[Opening Task inputs section]

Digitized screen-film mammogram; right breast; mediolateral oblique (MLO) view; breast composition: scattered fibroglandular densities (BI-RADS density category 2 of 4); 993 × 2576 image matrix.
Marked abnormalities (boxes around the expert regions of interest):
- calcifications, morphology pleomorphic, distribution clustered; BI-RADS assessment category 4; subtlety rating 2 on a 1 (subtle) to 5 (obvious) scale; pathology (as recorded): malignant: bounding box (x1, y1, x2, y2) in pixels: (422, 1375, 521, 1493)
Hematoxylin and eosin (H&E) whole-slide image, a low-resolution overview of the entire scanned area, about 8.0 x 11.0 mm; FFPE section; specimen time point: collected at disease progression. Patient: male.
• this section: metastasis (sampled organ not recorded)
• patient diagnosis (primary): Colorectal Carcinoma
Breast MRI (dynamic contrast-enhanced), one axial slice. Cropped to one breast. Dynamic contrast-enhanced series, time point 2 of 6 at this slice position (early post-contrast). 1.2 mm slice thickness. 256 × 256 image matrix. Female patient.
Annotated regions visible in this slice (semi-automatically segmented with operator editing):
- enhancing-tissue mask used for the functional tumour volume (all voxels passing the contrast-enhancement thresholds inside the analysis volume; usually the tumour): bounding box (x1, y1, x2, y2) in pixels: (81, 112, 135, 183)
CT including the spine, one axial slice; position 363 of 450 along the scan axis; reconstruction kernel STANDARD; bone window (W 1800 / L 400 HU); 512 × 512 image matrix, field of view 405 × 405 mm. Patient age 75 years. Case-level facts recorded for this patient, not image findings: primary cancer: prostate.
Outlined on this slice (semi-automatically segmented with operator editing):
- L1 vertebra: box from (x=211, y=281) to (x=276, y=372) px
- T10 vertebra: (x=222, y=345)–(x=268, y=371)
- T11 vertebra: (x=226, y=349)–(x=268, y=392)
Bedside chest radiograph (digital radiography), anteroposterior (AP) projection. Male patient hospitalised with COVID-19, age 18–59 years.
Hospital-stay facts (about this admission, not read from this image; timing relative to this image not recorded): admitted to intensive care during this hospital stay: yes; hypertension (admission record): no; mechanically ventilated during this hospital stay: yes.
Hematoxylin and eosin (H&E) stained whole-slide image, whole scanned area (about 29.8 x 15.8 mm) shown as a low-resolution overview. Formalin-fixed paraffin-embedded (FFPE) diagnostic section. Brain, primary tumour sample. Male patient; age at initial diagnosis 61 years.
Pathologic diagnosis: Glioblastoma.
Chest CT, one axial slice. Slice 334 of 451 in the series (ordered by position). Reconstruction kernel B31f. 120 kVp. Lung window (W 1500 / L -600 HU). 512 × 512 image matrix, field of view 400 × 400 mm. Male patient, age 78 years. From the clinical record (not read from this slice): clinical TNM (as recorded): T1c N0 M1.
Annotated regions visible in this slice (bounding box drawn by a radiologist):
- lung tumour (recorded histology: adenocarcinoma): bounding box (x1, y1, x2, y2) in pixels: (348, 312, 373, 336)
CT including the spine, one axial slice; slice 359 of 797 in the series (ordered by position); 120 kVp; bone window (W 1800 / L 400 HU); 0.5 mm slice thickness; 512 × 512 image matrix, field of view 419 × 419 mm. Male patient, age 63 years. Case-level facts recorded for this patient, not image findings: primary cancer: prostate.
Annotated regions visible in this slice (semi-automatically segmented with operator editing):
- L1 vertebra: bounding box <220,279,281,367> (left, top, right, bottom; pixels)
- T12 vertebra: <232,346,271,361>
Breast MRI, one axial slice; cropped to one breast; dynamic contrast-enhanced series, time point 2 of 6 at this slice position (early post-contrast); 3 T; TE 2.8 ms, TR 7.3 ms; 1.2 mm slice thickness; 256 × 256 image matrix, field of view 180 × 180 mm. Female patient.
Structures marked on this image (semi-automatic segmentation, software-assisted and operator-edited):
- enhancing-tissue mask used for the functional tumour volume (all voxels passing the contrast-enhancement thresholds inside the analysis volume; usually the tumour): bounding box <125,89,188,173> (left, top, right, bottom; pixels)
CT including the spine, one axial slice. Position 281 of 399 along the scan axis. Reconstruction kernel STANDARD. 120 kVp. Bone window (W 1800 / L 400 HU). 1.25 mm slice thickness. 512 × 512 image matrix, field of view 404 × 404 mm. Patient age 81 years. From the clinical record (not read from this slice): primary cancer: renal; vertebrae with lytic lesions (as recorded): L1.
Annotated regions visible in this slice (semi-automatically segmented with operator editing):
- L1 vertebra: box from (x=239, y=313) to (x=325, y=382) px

[Closing Task inputs section]

▶ _Task prompt_: Reproduce the entries above exactly, but only the lines between the line holding "Structures marked on" and the line holding "<125,89,188,173> (left, top, right, bottom; pixels)", inclusive.

▶ _Your response_:
Structures marked on this image (semi-automatic segmentation, software-assisted and operator-edited):
- enhancing-tissue mask used for the functional tumour volume (all voxels passing the contrast-enhancement thresholds inside the analysis volume; usually the tumour): bounding box <125,89,188,173> (left, top, right, bottom; pixels)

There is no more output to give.